A fund was set up by my old friend Jim Masters and Society members generously collected over £4000 to cover the costs. In February 2002 Richard Drax, a presenter for the BBC who had accompanied part of the Kota Mama expedition, flew out to Sao Paolo and travelled up to Ronalda’s village during a tropical storm. By boat and bus he then journeyed across Brazil with Ronalda and her mother Rosilda to Campinas where Ronalda underwent a series of operations carried out by a Dr Cassio and his team. As a result, her face is now almost completely recovered. She needed a couple more operations as she grew up but we tried to keep in touch and help. Alas, we finally lost contact with her.
We have the greatest respect and gratitude for Dr Cassio and his team who were superb in their care and treatment of Ronalda. Sadly Dr Cassio passed away a few years ago but his work goes on.
Richard Drax shot a short film which was screened on TV South and thanks to Viscount Gough, the Society raised over £20,000, some of which was used to assist another child with facial disfigurement in the jungles of Brazil.
Yoli Cipagauta, the SES representative in Latin America continued to seek Ronalda and in 2018 heard that Marcelo Mendes, who was a Captain in the Brazilian Marines and had been our liaison officer on the Kota Mama expedition, was promoted and as a Colonel sent to Manaus in command of the Marines based there.
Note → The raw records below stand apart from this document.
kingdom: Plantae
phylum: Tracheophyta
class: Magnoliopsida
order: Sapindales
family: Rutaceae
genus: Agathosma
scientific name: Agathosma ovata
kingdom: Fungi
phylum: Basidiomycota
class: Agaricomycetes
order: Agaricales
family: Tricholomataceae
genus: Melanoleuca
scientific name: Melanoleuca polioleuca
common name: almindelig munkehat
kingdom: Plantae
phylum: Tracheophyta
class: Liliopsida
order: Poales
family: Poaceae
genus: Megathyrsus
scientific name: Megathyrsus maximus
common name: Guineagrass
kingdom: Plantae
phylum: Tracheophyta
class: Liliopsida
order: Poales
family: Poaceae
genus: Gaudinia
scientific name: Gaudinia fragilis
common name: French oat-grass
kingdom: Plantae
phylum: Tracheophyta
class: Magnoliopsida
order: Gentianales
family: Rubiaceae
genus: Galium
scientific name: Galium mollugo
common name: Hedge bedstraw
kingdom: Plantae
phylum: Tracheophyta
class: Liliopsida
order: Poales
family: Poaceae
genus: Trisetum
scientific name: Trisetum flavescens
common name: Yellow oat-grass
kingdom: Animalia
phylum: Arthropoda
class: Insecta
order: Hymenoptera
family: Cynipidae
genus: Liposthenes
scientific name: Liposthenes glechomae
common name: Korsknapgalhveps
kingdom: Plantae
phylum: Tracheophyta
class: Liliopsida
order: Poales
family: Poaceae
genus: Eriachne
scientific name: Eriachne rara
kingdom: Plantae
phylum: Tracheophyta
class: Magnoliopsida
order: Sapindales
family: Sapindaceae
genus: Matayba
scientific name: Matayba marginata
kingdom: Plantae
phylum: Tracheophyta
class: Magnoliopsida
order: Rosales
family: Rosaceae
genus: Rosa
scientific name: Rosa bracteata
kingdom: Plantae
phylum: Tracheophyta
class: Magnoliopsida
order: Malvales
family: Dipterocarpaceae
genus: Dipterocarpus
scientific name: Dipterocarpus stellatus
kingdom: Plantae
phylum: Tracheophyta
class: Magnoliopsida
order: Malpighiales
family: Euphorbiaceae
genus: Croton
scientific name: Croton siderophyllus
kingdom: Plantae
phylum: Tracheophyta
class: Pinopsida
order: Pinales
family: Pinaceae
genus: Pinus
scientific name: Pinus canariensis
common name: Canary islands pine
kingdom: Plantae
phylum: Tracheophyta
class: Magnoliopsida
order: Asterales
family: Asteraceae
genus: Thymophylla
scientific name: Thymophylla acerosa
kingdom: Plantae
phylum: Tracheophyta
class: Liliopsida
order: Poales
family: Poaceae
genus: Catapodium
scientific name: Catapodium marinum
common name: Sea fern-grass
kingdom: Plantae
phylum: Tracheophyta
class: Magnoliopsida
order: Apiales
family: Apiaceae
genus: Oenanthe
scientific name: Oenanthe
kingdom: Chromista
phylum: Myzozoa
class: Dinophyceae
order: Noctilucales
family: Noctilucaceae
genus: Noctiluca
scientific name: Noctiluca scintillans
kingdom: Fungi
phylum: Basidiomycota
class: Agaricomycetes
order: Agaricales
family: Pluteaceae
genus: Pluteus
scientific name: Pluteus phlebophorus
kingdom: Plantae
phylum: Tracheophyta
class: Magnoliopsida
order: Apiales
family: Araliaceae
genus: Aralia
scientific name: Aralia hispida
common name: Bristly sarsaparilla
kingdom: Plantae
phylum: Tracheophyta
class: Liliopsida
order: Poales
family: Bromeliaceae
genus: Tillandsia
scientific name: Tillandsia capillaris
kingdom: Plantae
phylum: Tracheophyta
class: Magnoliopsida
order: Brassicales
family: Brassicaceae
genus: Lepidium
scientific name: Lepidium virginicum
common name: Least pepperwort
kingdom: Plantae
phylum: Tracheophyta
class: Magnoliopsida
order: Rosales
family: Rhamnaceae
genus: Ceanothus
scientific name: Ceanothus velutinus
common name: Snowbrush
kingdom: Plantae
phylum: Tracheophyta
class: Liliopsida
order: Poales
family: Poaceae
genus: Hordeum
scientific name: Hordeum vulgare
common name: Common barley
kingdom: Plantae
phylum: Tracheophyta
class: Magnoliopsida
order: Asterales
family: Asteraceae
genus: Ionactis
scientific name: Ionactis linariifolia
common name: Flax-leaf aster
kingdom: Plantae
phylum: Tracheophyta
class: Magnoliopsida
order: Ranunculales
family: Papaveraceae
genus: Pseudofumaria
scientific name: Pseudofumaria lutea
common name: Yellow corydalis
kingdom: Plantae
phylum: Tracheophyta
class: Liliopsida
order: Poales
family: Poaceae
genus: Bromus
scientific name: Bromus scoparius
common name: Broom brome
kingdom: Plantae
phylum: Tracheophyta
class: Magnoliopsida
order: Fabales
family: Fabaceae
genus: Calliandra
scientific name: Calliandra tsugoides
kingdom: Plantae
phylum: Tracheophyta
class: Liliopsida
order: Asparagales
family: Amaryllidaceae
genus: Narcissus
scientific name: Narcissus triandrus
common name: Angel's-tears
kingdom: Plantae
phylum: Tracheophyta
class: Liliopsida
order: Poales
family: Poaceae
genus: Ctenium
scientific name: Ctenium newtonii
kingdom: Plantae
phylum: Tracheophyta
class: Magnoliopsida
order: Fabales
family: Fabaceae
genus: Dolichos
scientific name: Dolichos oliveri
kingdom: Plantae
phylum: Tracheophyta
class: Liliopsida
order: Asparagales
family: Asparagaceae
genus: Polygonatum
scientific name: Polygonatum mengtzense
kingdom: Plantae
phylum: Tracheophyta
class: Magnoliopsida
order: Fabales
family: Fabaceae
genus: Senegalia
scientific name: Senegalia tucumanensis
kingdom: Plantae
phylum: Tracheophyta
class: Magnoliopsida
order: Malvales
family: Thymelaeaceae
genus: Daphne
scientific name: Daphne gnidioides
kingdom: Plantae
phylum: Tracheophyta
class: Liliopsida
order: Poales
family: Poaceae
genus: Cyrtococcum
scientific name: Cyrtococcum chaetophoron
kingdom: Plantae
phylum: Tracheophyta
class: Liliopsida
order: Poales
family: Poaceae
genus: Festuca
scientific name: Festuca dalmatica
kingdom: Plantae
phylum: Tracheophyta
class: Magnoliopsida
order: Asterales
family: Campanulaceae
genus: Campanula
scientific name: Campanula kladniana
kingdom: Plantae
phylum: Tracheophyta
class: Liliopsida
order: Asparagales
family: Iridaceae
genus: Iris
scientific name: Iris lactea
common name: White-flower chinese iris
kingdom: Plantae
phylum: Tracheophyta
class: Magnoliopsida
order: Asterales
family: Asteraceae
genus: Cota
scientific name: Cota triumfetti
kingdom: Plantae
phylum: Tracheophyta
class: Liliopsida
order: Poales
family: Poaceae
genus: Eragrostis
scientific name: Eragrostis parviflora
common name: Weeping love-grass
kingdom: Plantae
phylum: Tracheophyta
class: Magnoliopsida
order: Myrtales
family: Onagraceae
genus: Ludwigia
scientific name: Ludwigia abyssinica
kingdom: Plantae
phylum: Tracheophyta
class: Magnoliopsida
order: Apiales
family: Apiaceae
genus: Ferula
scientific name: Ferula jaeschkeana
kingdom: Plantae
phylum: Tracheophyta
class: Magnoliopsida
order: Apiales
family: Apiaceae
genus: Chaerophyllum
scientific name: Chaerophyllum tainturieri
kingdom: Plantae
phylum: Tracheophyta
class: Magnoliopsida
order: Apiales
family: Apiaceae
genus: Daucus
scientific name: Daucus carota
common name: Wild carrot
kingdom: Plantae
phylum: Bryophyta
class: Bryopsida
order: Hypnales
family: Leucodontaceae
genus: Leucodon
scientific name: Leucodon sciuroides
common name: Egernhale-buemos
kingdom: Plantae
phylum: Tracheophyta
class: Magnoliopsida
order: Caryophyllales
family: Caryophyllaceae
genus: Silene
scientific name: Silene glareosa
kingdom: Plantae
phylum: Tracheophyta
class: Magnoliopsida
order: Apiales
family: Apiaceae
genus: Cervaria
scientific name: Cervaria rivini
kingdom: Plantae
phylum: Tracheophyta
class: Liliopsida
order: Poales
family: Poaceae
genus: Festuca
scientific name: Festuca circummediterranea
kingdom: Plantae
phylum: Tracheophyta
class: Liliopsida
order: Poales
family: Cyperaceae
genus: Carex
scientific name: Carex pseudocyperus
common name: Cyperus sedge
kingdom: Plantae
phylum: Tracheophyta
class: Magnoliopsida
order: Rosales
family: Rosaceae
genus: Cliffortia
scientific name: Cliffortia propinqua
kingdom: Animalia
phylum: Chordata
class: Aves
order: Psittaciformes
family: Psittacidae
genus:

Thanks to Marcelo’s help we were able to find Ronalda. In October 2018 a Naval officer found her near the village of Humaita. She had married and had a daughter, sadly born with a similar facial disfigurement to Ronalda. However, happily this was corrected at a local hospital. But Ronalda was pregnant and on 10th November gave birth to twin girls, three months early. They had to be raised in an incubator but talking to Ronalda on the phone Yoli learned that very sadly both little girls have died.
Meanwhile the SES Expedition Base has been informing former members of the Kota Mama III expedition, including Richard Drax, now the MP for South Dorset. Yoli is keeping in touch with Ronalda and we have started a small fund to help her.
We were very sorry to hear of the loss of Ronalda's twins and she has expressed her thanks to all those who have helped her.